Electrostatic Field Driven Alignment of Organic Oligomers on ZnO Surfaces

TL;DR

This study demonstrates how electrostatic fields influence the alignment of organic oligomers on ZnO surfaces, revealing a new method for creating highly ordered molecular arrays through first-principles calculations.

Contribution

It uncovers the role of quadrupole-dipole coupling in molecule orientation and introduces a novel electrostatic mechanism for oligomer alignment on ZnO surfaces.

Findings

Molecular orientation is governed by quadrupole-dipole interactions.

Long oligomers align along the electric field with significant stabilization energies.

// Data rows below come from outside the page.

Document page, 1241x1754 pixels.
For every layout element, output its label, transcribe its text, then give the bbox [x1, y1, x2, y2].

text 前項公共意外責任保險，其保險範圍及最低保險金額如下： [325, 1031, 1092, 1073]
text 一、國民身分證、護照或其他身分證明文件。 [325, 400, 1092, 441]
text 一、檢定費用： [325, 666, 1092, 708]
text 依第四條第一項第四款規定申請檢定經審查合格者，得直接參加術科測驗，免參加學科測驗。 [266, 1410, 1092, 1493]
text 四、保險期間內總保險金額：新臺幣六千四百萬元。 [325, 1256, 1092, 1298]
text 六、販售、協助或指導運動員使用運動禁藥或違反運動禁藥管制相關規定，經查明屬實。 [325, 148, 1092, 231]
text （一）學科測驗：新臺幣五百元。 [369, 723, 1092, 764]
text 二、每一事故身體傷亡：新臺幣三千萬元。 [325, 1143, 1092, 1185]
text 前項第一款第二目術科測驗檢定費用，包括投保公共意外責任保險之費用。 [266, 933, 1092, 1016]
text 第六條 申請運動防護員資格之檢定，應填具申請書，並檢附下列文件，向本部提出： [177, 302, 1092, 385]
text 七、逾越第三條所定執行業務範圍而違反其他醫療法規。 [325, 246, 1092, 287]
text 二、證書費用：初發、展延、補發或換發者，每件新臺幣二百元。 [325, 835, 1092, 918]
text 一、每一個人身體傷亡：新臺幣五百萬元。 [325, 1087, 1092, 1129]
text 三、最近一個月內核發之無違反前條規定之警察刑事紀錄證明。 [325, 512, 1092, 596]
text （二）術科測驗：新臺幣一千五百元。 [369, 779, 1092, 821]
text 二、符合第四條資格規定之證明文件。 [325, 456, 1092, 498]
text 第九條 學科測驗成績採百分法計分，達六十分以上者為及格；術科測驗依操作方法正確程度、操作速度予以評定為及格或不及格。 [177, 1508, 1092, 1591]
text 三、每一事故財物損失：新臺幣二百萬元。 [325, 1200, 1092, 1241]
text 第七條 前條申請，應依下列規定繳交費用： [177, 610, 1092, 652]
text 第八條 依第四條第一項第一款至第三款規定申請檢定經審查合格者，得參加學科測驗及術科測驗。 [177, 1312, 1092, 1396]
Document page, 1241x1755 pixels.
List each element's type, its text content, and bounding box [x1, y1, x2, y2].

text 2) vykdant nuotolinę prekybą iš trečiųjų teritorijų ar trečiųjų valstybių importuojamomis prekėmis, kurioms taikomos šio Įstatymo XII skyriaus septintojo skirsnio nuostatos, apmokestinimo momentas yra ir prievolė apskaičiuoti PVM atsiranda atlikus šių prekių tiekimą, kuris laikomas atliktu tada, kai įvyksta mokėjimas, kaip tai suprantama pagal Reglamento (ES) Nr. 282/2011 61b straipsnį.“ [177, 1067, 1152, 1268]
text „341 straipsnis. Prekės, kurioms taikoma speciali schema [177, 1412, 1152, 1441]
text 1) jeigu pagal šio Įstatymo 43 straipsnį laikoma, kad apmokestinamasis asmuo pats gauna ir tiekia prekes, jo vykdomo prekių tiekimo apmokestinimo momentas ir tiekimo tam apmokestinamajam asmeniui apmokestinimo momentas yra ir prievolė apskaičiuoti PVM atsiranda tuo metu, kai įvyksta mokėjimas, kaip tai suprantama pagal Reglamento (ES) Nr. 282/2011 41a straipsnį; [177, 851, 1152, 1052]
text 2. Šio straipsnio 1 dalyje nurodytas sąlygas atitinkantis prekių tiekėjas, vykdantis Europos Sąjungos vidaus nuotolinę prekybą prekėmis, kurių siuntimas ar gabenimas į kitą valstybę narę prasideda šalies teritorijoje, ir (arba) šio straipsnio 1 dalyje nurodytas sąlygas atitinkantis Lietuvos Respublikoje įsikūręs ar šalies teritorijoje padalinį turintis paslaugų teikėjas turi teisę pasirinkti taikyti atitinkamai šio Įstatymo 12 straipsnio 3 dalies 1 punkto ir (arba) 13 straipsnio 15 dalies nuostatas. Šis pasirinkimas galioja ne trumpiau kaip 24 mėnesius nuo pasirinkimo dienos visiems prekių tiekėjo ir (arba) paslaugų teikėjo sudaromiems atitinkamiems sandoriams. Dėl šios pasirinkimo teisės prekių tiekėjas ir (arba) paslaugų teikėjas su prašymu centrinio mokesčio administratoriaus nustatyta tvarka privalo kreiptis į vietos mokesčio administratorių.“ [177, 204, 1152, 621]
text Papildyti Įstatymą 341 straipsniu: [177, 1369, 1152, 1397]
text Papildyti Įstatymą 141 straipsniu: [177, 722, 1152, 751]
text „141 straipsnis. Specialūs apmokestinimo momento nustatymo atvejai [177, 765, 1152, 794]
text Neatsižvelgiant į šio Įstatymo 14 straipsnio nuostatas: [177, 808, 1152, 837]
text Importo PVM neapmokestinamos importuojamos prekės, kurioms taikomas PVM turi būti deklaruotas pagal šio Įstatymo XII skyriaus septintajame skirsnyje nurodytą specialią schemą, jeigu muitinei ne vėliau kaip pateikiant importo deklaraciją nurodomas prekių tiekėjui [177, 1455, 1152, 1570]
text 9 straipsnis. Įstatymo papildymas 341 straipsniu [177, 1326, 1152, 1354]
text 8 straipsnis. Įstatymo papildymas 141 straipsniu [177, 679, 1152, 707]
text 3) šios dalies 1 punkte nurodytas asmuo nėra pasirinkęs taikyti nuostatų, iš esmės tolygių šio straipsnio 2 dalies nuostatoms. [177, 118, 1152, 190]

Results agree with recent experimental observations.

Abstract

We study the physisorption of organic oligomers on the ZnO($10\bar{1}0$) surface using first-principles density-functional theory and non-empirical embedding methods. We find that both in-plane location and orientation of the molecules are completely determined by the coupling of their quadrupole moments to the periodic dipolar electric field present at the semiconductor surface. The adsorption is associated with the formation of a molecular dipole moment perpendicular to the surface, which bears an unexpected linear relation to the molecule-substrate interaction energy. Long oligomers such as sexiphenyl become well-aligned with stabilization energies of several 100 meV along rows of positive electric field, in full agreement with recent experiments. These findings define a new route towards the realization of highly-ordered self-assembled arrays of oligomers/polymers on ZnO($10\bar{1}0$) and similar surfaces.